The gluten free industry has made some incredible strides with regards to gluten free pasta these last few years. When I first went gluten free in 2010, the gluten free pasta choices were few and far between, and the choices we did have were – to put it nicely – not the best-tasting item I had ever eaten.
Thankfully, like many other areas of gluten free eating, we now have a variety of options when it comes to gluten free pasta. My favorite pasta is a mix of quinoa/corn, but brown rice is one of the most popular options as well. You should have no trouble finding gluten free pasta in grocery stores and health food stores these days.
Quinoa – The quinoa/corn pasta blend that we usually eat in our household is from Ancient Harvest. They give you a variety of options to choose from – elbows, linguine, penne, and garden pagodas. I am also a fan of the Schar brand pasta, but I have found that to be a little more pricey. To cook the quinoa pasta, you simply fill a medium-sized pot with water and bring to a boil. Add pasta for 6-9 minutes and remove from heat. Drain the water and serve with your favorite sauce.
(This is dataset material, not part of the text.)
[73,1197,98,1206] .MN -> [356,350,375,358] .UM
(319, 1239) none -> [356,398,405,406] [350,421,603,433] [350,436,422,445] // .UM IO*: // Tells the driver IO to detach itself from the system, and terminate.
Brown Rice Pasta – Brown rice pasta was almost always the de facto choice when encountering gluten free pasta at restaurants a few years back, but that is not the case now. In fact, one of my favorite Italian restaurants serves Schar brand pasta for their gluten free dishes. Anyways, cooking brown rice pasta is the same as quinoa pasta, but you will need to cook it for a longer time period. Instead of the 6-9 minutes above, brown rice pasta often needs to be cooked for 12-16 minutes or even longer. You want to test the brown rice pasta along the way, because it does not taste very good if under-cooked or over-cooked. Under-cooked brown rice pasta is too chewy, and not the good kind of chewy either. If you overcook it, it will become mushy and fall apart. Stir the brown rice pasta frequently while it is cooking.
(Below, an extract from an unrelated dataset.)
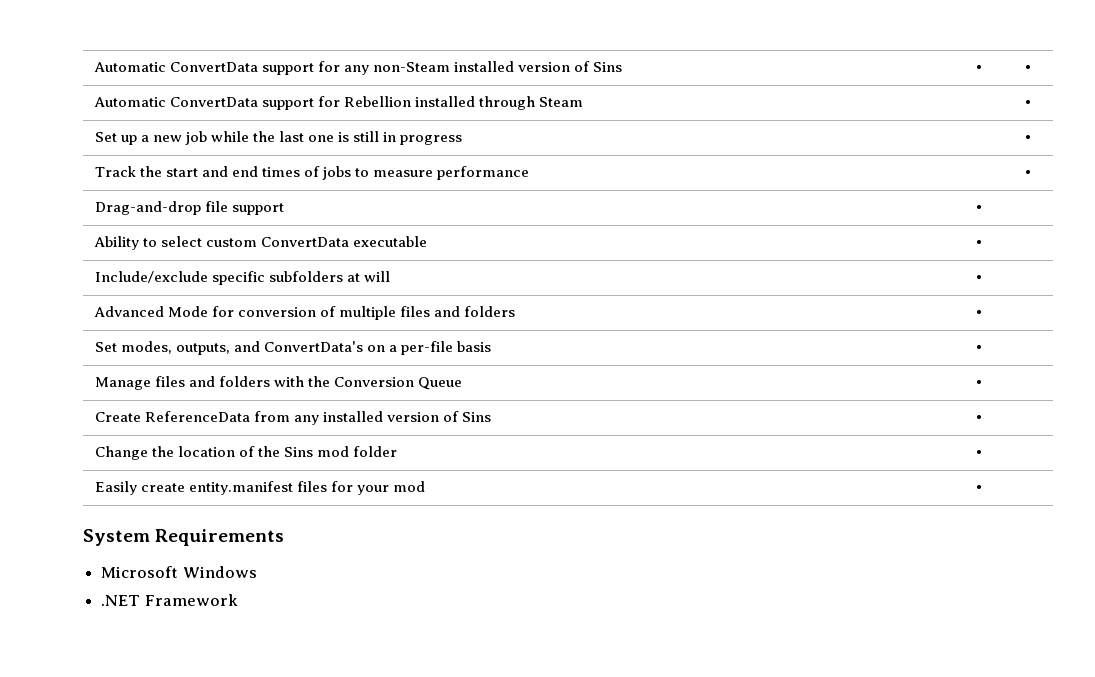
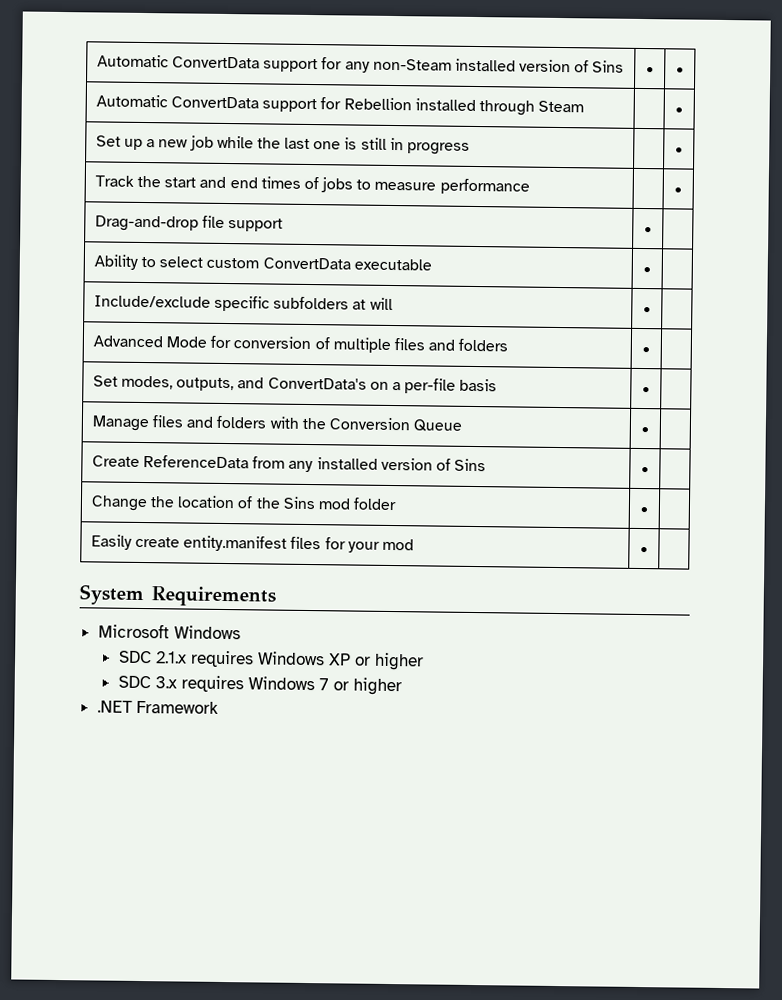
(257, 572) none -> [118,650,424,671] [117,675,402,696] // SDC 2.1.x requires Windows XP or higher // SDC 3.x requires Windows 7 or higher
There are other types of gluten free pasta as well. I have seen one that uses a mixture of rice, potato and soy, another using just quinoa without corn, and still another using just whole grain rice. The preparation for these is going to be slightly different than the choices above, but you will be in good shape by following the directions on the box. Cooking pasta isn’t rocket science; you can do it!